The 2008 banking debacle is a result of the collective failure of "rascals", "splendid financiers", greedy lenders, negligent government supervisors, obsequious internal auditors, submissive external auditors obsessed in lucrative consulting contracts with the companies they audit, as well as rating agencies, always a step or two behind the events and get paid by the firms they rate.


Solution
To protect national saving, investment firms must be kept away from commercial banks. The repeal of Glass-Steagall Act was the primary misstep in creating the conditions, which resulted in the crisis we face today. Astonishingly, in the midst of this unraveling crisis, Goldman Sachs and Morgan Stanley, the two leading firms of an industry that contributed greatly to the banking disaster, were upgraded to full commercial banking status by the Federal Reserve Bank. Notwithstanding the short-term arguments in favor of the upgrade, I predict that the long-term effects of this action will prove to be a grave mistake.
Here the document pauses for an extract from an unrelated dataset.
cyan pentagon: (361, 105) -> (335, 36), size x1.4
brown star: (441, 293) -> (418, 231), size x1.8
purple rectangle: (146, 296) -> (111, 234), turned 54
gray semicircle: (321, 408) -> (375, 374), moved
Politicians, bankers, and lobbyists who argue against the reinstatement of Glass-Steagall because no major bank had collapsed in 2008--only investment companies, like Bear Stearns and Lehman Brothers are disingenuous. The argument ignores important facts. 

 

First, the major banks would have collapsed had it not been for government rescue. US Secretary of the Treasury, Timothy Geithner revealed in December 2009 that “the entire U.S. financial system and all the major firms in the country, and even small banks across the country, were at that moment at the middle of a classic run, a classic bank run". Geithner said further that "without the government’s extraordinary rescue measures, the entire financial system was on the verge of collapse", and that "none of them would have survived” had the government stood aside and let the crisis run its course.  

 

Secondly, the collapse of investment companies generally happens because such companies do not have a lender of last resort, nor a customer deposit base to rely upon when their loans mature and no lender would roll-over maturing loans or extend new credit. Further, yesterday's investment companies that merged with banking institutions to become investment departments within those banks were protected by trillions of dollars in customers’ deposits plus central banks’ protection. 


The protective wall around commercial banking must be rebuilt. Reviving the provisions of Glass-Steagall Act is crucial. It is significant that five former US Treasury Secretaries, Republicans and Democrats, said in a letter to The Wall Street Journal in February 2010 that banks benefiting from public support by means of access to the Federal Reserve and FDIC insurance should not engage in speculative trading activities unrelated to essential bank services.


Strict governmental control over commercial banks must be restored. External auditors should perform one function only: Auditing. Management consultancies should be separated from audit firms. Shareholders should take banks that hand out excessive compensation packages to task. The distribution of profits between shareholders and employees has gone too far in recent years against the interest of shareholders. That investment managers earn multiples of the earnings of physicians, engineers, and university professors is wrong. 

 

Government regulators should ensure that senior bank executives and board members are “fit” to serve. To be fit, a banker must not only be qualified technically but also psychologically suitable. The current approval process conducted by central banks of senior bankers is cursory. This process should include behavioral psychological testing and background checks to keep gamblers away. If drunks are not allowed to drive cars why should gamblers be allowed to play the markets with society's saving?!